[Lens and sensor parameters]
====================
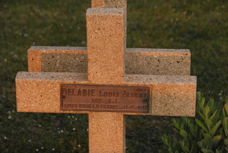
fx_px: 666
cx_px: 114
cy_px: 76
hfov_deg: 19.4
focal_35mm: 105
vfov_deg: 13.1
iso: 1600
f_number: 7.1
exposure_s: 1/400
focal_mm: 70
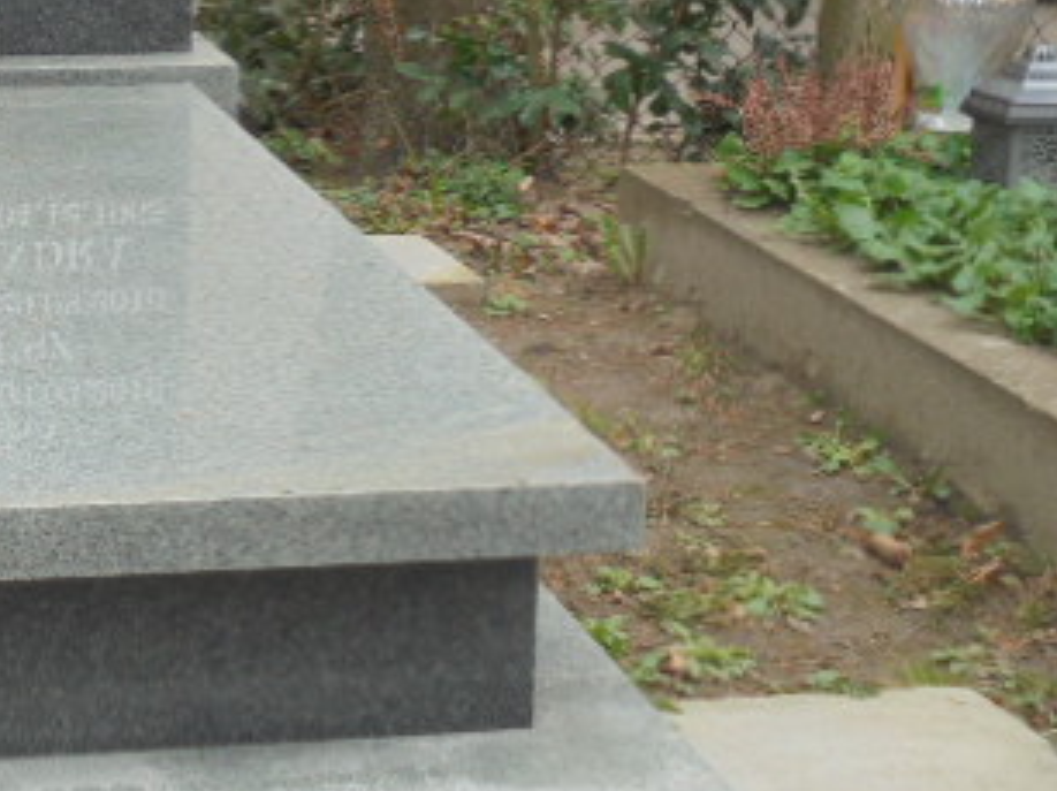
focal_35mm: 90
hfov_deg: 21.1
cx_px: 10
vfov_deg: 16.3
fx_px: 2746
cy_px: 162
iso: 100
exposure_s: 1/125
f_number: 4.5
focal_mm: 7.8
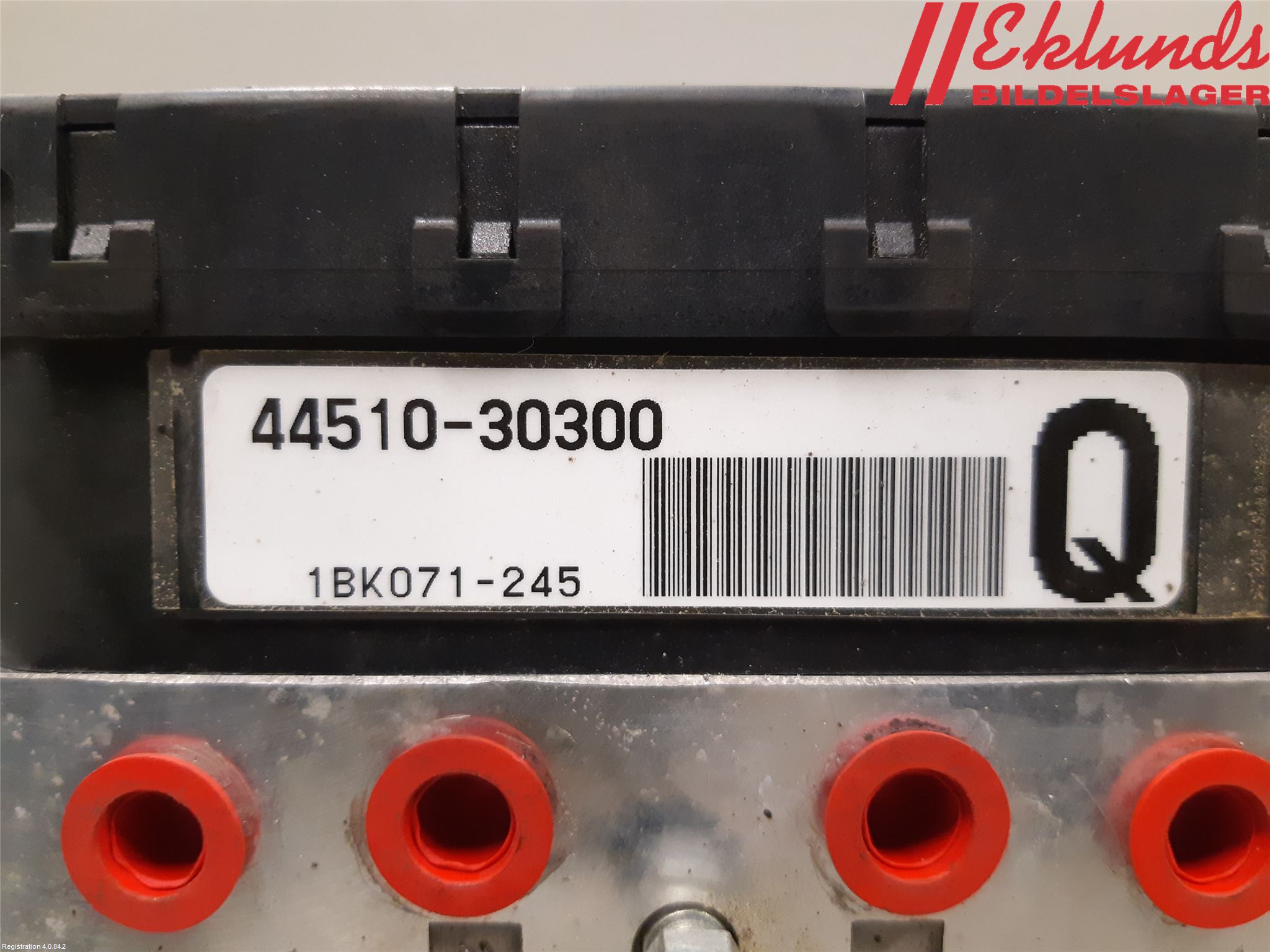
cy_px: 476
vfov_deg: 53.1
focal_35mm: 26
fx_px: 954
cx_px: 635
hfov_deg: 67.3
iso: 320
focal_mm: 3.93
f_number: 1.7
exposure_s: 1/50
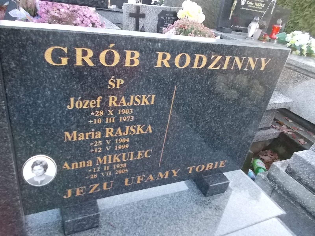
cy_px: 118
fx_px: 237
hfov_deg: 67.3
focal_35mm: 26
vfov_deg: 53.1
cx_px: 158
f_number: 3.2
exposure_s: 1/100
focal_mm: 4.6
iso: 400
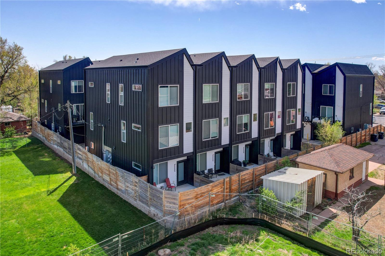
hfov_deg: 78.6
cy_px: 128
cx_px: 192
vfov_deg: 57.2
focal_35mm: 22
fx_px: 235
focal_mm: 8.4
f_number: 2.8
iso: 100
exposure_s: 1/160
====================
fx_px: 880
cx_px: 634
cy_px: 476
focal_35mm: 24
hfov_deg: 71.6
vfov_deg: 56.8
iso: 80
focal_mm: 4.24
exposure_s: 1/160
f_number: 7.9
====================
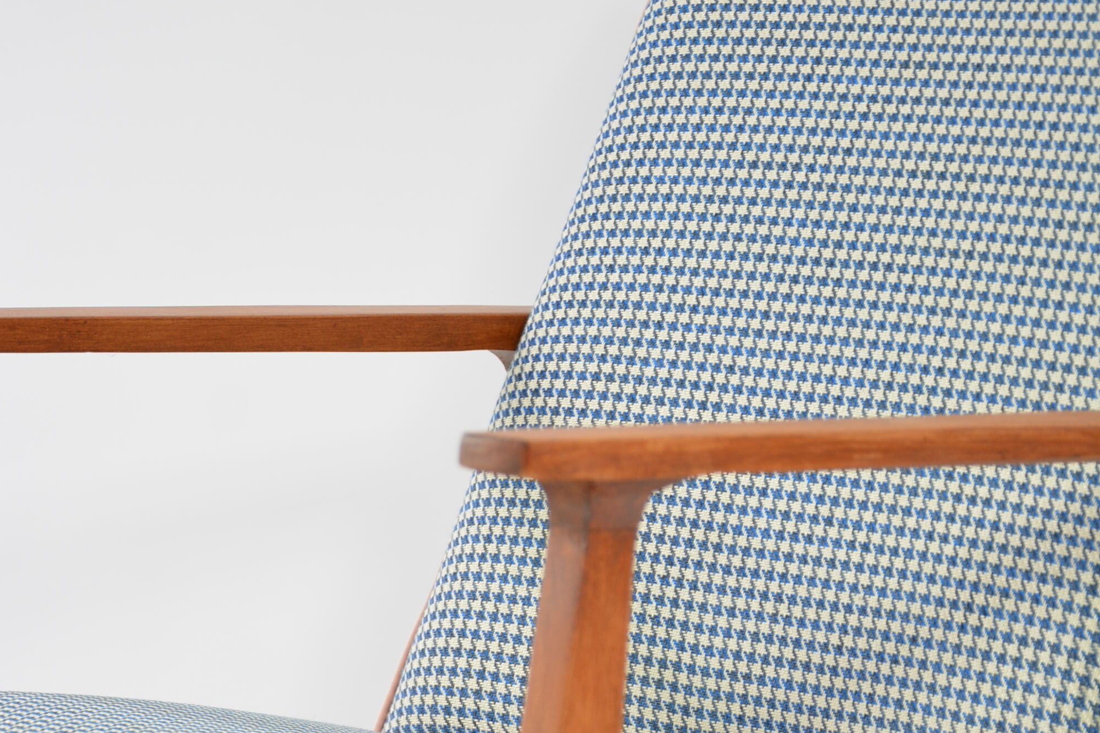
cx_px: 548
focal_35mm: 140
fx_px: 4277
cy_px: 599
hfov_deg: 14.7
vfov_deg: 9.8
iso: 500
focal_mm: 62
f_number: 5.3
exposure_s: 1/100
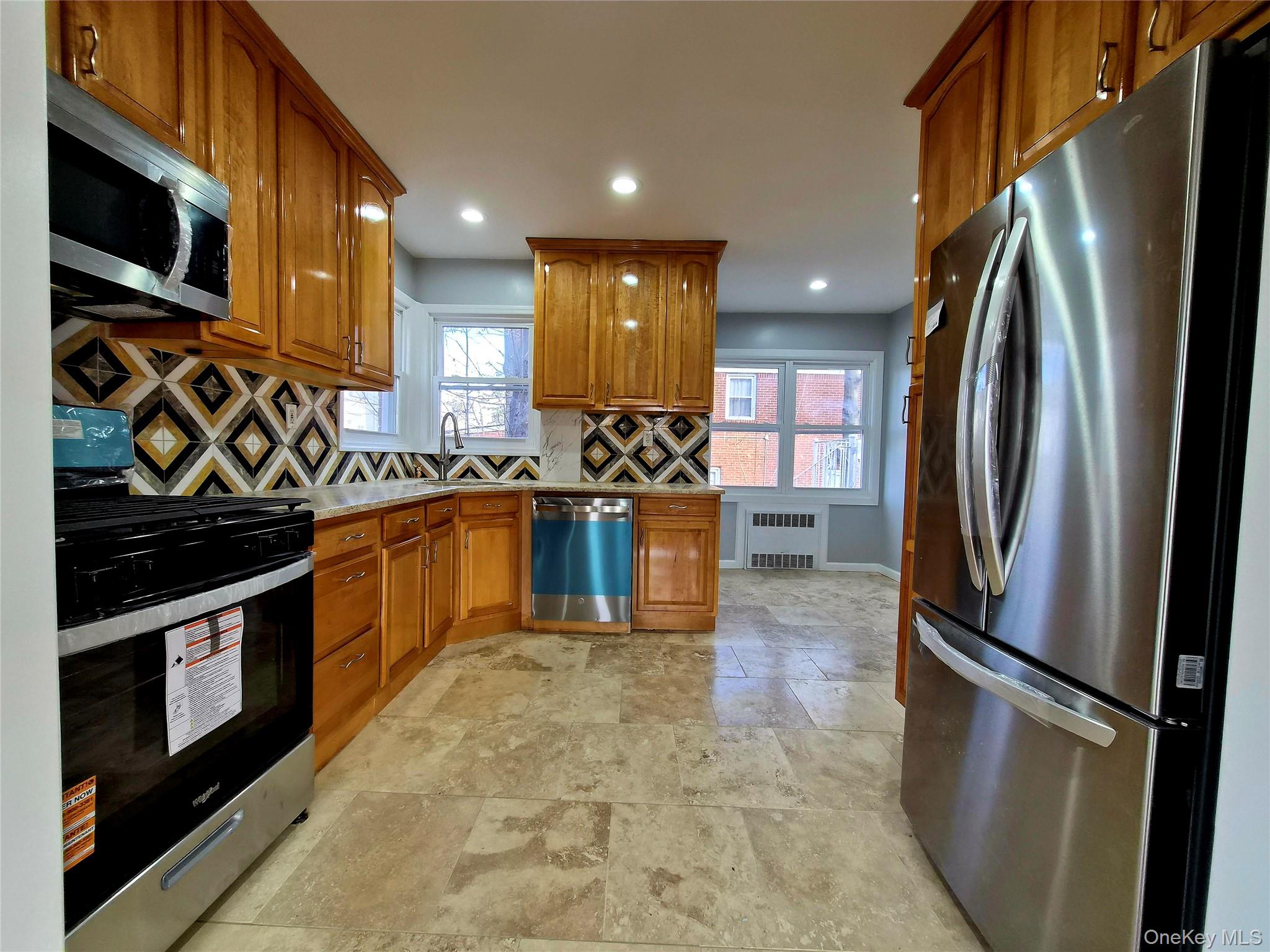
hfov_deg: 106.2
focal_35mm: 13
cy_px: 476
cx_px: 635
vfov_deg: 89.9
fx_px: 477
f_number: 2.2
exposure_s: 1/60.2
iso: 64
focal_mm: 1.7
====================
Aim of the task → Leave out every picture, and copy exactly the lines above starting at the one holding "vfov_deg: 9.8" and ending at the one holding "focal_mm: 1.7", no more and no less.

Expected answer →
vfov_deg: 9.8
iso: 500
focal_mm: 62
f_number: 5.3
exposure_s: 1/100
hfov_deg: 106.2
focal_35mm: 13
cy_px: 476
cx_px: 635
vfov_deg: 89.9
fx_px: 477
f_number: 2.2
exposure_s: 1/60.2
iso: 64
focal_mm: 1.7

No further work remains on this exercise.